Floor, a second-year student in the ELLIS honours programme of the MSc AI, published part of his master's thesis at the International Conference on Machine Learning (ICML). ICML is known as one of the few top-tier conferences in machine learning research. In this work, Floor combined two fundamentally different approaches to improving the expressivity of graph neural networks to leverage both benefits when doing e.g. molecular prediction tasks and modelling N-body systems. Floor was supervised in this project by Dr. Erik Bekkers and Rob Hesselink (AMLAB of the Informatics Institute).

Piyush Bagad

Piyush, also second-year student in the Master AI programme, published a paper at Computer Vision and Pattern Recognition (CVPR), the world’s most prestigious AI conference. According to Google Scholar, CVPR currently ranks as the fourth most cited scientific publication, just after Nature, The New England Journal of Medicine and Science. It is also the first time a Master AI student from UvA publishes at CVPR. Piyush has been enhancing video-language models with a sense of time, through efficient contrastive learning. He was advised by Prof. Cees Snoek at UvA and Dr Makarand Tapaswi at IIIT Hyderabad (India).
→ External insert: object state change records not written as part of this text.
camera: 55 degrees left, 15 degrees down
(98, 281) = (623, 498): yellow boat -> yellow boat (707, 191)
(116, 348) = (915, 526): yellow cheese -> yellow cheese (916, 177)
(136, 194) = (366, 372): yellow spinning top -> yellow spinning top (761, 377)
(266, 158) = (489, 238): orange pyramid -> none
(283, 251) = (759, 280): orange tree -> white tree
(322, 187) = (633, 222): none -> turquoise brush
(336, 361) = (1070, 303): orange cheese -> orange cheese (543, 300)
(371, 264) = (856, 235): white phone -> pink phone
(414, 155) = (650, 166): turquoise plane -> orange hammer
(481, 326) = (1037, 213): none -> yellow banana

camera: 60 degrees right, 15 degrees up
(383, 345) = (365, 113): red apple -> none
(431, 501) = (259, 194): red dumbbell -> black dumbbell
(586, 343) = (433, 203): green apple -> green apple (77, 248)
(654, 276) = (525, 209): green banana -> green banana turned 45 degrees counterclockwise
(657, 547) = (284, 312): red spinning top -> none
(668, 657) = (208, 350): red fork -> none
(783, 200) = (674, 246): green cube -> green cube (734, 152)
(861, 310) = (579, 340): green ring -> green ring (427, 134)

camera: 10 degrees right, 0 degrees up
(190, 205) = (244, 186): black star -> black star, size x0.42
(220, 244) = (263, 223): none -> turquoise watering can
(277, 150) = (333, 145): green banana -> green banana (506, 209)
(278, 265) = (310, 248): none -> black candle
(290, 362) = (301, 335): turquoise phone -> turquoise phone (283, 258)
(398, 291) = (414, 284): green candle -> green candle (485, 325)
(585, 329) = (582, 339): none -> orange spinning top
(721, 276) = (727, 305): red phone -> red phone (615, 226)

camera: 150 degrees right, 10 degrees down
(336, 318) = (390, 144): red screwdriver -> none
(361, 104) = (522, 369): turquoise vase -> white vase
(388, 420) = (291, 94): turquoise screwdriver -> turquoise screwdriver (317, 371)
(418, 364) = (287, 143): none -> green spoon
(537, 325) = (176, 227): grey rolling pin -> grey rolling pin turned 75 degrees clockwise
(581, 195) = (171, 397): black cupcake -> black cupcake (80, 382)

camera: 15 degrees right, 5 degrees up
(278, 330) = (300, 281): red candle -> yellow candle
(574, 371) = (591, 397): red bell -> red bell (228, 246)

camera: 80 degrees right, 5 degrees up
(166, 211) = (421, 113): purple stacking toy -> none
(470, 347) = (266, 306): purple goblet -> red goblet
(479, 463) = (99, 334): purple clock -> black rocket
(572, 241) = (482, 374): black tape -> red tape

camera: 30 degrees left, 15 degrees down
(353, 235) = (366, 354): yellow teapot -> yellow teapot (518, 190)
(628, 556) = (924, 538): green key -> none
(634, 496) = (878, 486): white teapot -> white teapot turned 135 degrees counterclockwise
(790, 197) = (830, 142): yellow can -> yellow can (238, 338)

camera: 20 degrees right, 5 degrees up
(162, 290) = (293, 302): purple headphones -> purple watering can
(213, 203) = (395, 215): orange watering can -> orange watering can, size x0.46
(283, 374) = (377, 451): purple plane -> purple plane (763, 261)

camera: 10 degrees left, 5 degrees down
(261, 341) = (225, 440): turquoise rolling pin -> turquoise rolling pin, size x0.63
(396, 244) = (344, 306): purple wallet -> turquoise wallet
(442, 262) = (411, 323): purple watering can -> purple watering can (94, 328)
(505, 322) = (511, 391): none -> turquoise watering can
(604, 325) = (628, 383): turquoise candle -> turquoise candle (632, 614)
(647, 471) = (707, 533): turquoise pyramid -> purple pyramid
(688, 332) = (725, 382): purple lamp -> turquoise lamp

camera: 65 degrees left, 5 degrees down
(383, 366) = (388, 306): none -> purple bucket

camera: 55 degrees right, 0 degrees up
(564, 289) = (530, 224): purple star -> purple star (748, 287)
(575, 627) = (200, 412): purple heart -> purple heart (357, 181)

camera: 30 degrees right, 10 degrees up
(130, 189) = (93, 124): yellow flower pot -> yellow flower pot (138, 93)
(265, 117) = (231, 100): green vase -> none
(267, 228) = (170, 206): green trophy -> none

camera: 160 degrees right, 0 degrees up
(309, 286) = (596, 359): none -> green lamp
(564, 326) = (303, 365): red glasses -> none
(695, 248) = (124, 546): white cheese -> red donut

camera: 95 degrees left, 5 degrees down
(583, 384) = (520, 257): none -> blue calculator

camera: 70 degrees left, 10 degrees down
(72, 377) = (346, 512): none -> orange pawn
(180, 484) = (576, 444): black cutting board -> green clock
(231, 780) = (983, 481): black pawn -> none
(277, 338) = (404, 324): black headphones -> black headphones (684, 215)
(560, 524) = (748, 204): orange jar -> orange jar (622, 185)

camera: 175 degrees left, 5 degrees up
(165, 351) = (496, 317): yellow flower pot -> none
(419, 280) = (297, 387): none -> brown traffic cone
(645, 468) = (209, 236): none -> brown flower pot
Konstantinos Papakostas and Irene Papadopoulou

Two other Master AI students, Konstantinos and Irene, have published a short paper at the highly regarded conference of the Association for Computational Linguistics. Working under the guidance of Professor Evangelos Kanoulas of the Information Retrieval Lab (IRLab), the students developed the project initially during the "Information Retrieval 2" elective course in their second year. They researched difficulties that language model can face when generating long-form answers that are both coherent and accurate, to make the models more reliably deployed in production.